Nothing but the records, repeated word for word and free of pictures, belongs in the answer.

BEGIN Data

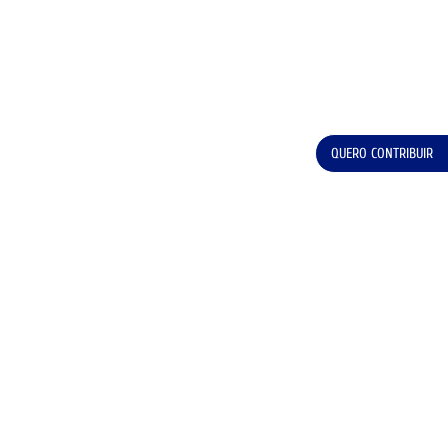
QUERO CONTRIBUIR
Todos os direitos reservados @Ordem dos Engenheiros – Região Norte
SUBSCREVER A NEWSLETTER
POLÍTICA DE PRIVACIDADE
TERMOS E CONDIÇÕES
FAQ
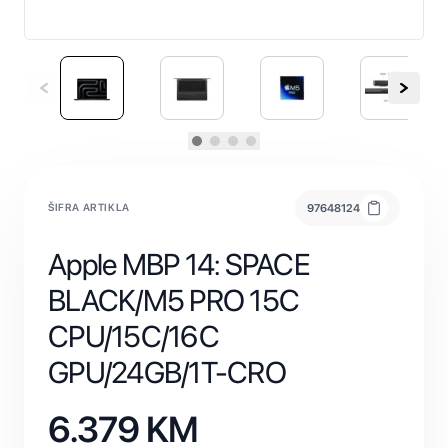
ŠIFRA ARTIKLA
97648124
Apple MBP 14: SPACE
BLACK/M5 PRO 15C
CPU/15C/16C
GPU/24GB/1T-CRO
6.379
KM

END Data

• **Answer section**
QUERO CONTRIBUIR
Todos os direitos reservados @Ordem dos Engenheiros – Região Norte
SUBSCREVER A NEWSLETTER
POLÍTICA DE PRIVACIDADE
TERMOS E CONDIÇÕES
FAQ
ŠIFRA ARTIKLA
97648124
Apple MBP 14: SPACE
BLACK/M5 PRO 15C
CPU/15C/16C
GPU/24GB/1T-CRO
6.379
KM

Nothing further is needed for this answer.